Ford Motor Company (NYSE:F) disappointed some fans and investors when it said last week that its all-new Bronco will be delayed until next summer because of a COVID-related supplier problem. But the company said that its most important new-product launch -- the all-new 2021 F-150 -- is still on schedule, and early demand is strong as the first trucks arrive at its U.S. dealers.

Ford said dealers are "raving" about the new truck's tech, as orders surge

Ford's U.S. sales chief Mark LaNeve told me that early orders for the new F-150 have been high, with a big increase in the number of customers choosing to special order their new trucks.

A white 2021 F-150 pickup outside a Ford dealership in Michigan.

The first shipments of Ford's all-new 2021 F-150 pickup are now arriving at dealers, the company said. Image source: Ford Motor Company.

"In terms of 'sold orders' -- retail orders when the customers come into a dealership and spec the exact vehicle they want rather than buying it out of stock -- they're more than double from any time we can recall in the last five years," LaNeve said. "It's up 250% from a year ago, and more than double from any new model that we can track back to 2015."

LaNeve said that dealers and early customers are drawn to the changes that Ford has made to the pickup's interior. "Dealers are raving about the technology in the interior," LaNeve said, noting that the new truck has a large touchscreen, a fold-down desk to accommodate a laptop computer, and an on-board modem that will allow over-the-air updates to the truck's software. 

The front seat and dashboard of a 2021 Ford F-150 pickup.

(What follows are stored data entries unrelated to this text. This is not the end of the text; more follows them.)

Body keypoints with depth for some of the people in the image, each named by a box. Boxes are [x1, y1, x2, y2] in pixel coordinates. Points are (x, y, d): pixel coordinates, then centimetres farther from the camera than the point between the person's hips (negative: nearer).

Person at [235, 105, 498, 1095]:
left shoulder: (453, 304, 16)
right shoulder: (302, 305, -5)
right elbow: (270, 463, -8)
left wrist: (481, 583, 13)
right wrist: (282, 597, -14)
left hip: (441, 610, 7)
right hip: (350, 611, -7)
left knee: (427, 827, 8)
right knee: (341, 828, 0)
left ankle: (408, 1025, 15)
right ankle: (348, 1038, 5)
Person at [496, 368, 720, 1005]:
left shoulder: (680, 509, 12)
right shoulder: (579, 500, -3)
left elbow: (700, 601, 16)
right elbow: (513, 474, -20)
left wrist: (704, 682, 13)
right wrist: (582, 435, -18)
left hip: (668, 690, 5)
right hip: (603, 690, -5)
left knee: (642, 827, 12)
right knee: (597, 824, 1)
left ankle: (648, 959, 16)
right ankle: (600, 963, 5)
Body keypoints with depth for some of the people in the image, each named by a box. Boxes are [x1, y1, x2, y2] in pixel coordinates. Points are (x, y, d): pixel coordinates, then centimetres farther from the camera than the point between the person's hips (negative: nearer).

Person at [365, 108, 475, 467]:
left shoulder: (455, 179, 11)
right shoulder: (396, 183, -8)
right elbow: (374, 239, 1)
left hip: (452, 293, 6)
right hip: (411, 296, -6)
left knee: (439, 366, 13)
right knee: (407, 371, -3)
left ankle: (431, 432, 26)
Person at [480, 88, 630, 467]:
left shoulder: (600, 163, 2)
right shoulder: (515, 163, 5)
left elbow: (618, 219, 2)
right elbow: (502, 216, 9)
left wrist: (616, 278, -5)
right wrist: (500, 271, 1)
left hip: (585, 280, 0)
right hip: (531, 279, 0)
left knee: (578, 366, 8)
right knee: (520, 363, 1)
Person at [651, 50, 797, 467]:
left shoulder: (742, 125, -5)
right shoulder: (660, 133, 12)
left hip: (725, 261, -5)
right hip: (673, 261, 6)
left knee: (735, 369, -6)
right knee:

The 2021 F-150's interior has several new features including a large touchscreen and a surface for a laptop. Image source: Ford Motor Company.

Ford builds the F-150 at two plants -- one in Dearborn, Michigan and the other near Kansas City, Missouri. Both factories were shut down for several weeks earlier in the fall to install the new tooling required to build the 2021 F-150s. Both are now back up and running and began shipping the new F-150s in late November, but inventories of pickups at Ford's dealers remain tight. 

Ford had about 59 days' worth of F-Series trucks on dealer lots as of Dec. 1, according to data from Automotive News. That's low: Ford, like its Detroit rivals, aims to have about 90 days' worth of pickups in inventory at its dealers. 

Despite COVID-19, Ford's truck sales are still on track for a good year

Despite the pre-launch shutdowns and the 10-week shutdown of all of Ford's North American factories earlier this year amid the coronavirus pandemic, Ford's trucks have had a good year, under the circumstances. While sales of the F-Series truck lineup were down about 12% this year through November, LaNeve said that the F-Series is on track to once again be America's bestseller in 2020 -- for the 39th year in a row.

That streak could well extend into 2021. LaNeve said that dealers requested more than double the number of trucks that Ford could build in the first month of production.

For auto investors holding Ford's stock, this is welcome news. While 2020 has been an expensive year for Ford (and many of its rivals), these good truck sales -- in a period when incentives have been relatively low -- have helped to offset some of the impact of the factory shutdowns and weak economy on Ford's bottom line.